Abu Hurairah RA meriwaytkan bahwa Rasulullah SAW bersabda: “Sesungguhnya sumpah itu tergantung pada niat orang yang bersumpah” (HR Ibnu Majah).
Dalam sebuah “mau’izhah hasanah” (nasehat bijak) terkenal disebutkan :

“Janji itu (seperti) utang”.
Nasehat bijak itu memberi pelajaran berharga bagi kita agar menepati janji jika kita sudah berjanji, terutama jika janji itu berkaitan dengan hal-hal yang baik dan bermanfaat. Sedangkan jika sumpah atau janji yang berkaitan dengan hal yang buruk dan berbahaya, maka sebaiknya tidak dilaksanakan, seperti anjuran Rasulullah SAW dalam hadits di atas.
13. Menjenguk Orang Sakit

(‘An Abi Hurairah RA qaala: “Sami’tu Rasulallah SAW yaquulu, “Haqqul muslim ‘alal muslim khamsun: raddus salaam wa ‘iyaaddatul mariidh wat-tibaa’ul janaa’iz wa ijaabatud da’wah wa tasymiitul ‘aathis).

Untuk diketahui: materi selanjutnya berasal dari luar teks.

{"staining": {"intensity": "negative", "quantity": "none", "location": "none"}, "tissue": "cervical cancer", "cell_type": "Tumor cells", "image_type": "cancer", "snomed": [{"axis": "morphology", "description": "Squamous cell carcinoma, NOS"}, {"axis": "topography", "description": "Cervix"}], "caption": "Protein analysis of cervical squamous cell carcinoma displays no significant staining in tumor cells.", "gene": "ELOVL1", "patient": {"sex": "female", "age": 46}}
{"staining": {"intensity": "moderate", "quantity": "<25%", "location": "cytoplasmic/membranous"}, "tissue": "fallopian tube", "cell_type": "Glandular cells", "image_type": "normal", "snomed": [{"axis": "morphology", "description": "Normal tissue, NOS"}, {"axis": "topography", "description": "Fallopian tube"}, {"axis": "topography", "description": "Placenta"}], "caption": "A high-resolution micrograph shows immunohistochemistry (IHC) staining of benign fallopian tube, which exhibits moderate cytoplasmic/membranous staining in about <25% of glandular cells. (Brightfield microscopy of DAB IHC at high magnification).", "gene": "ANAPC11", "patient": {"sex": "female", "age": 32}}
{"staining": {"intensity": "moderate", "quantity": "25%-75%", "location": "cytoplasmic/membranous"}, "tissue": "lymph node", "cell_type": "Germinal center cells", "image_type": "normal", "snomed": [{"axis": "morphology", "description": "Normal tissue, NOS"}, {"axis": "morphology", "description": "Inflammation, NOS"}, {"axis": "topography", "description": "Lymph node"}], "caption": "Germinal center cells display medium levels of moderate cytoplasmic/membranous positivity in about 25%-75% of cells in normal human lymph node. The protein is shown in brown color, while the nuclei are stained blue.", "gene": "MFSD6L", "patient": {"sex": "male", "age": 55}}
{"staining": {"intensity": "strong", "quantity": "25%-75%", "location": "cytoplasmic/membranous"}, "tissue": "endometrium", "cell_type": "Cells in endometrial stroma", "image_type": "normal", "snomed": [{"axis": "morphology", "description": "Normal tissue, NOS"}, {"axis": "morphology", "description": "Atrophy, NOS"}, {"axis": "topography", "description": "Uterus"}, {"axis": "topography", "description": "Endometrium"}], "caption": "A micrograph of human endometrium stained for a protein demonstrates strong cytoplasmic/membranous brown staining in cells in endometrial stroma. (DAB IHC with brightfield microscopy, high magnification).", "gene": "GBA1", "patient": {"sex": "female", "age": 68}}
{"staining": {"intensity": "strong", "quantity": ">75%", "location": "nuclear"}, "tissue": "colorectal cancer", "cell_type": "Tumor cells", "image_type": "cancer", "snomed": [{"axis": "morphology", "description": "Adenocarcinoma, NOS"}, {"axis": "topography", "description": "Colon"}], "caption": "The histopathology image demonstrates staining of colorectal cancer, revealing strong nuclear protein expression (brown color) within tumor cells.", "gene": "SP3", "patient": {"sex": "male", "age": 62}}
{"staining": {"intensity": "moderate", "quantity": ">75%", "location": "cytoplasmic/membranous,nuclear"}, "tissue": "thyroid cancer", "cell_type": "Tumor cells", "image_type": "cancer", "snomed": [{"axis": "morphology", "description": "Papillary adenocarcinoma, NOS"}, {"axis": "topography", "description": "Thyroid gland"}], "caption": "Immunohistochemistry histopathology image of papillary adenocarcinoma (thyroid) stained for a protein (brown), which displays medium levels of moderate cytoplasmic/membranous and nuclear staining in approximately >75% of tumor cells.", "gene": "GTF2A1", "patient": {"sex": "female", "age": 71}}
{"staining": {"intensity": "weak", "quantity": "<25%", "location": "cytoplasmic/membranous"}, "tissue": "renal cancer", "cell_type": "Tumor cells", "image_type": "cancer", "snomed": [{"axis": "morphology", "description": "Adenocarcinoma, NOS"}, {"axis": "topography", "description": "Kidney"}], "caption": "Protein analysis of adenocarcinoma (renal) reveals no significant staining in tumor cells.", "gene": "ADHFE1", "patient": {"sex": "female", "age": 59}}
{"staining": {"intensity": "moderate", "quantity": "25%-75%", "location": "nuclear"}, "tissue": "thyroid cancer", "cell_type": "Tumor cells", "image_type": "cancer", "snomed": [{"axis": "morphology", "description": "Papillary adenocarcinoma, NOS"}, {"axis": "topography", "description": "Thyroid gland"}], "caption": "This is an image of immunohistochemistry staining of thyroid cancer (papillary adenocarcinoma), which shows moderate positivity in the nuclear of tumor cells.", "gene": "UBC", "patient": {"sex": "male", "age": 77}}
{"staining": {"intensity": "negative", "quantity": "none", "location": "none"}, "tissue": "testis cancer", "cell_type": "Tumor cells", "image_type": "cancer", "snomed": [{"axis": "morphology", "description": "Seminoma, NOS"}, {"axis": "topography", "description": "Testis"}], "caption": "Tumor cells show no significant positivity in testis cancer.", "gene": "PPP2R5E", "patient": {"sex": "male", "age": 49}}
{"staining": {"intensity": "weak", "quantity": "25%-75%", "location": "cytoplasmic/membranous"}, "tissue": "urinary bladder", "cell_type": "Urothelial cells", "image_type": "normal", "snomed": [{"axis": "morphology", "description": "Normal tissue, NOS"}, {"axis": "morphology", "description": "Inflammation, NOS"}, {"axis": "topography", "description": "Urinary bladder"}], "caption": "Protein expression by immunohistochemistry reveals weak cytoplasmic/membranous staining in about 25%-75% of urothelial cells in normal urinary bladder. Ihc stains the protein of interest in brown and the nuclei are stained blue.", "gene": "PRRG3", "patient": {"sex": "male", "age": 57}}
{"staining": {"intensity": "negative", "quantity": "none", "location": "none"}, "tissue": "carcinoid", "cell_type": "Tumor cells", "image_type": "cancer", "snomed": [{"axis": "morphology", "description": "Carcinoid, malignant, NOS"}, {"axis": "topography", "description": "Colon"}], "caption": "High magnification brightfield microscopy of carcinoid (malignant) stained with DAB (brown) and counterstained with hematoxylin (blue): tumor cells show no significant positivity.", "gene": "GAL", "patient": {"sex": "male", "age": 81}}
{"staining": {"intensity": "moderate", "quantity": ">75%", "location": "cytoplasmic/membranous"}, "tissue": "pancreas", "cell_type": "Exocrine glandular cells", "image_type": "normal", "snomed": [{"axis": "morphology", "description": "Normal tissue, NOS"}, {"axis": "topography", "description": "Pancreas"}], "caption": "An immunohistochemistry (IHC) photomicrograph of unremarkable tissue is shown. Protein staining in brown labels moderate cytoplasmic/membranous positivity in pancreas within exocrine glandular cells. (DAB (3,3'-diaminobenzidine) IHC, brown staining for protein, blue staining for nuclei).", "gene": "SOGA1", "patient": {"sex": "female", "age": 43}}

Abu Hurairah RA meriwayatkan bahwa dirinya mendengar Rasulullah SAW bersabda: “Hak seorang muslim atas muslim lainnya ada 5 macam:
1) menjawab salam;
2) menjenguk orang sakit;
3) mengantarkan jenazah;
4) memenuhi undangan; dan
5) mendoakan orang yang bersin” (HR Bukhari).
Penjelasan :
Hadits di atas menganjurkan pada setiap muslim agar memenuhi hak-haknya. Di antara hak itu adalah menjenguk orang yang sedang sakit.
Menjenguk orang yang sedang sakit merupakan salah satu sikap dan akhlak yang mulia. Orang yang sakit akan merasa terhibur dan senang jika dikunjungi oleh orang lain. Apalagi kunjungan itu didasarkan pada niat yang ikhlas.
Jika orang yang sakit dikunjungi oleh sanak famili, kerabat, saudara, teman-teman, hatinya akan merasa senang dan tentram. Hal itu akan mengurangi rasa sakit yang dideritanya dan akan menambah kepercayaan dirinya untuk tabah dan sabar dalam menghadapi ujian dari Allah SWT.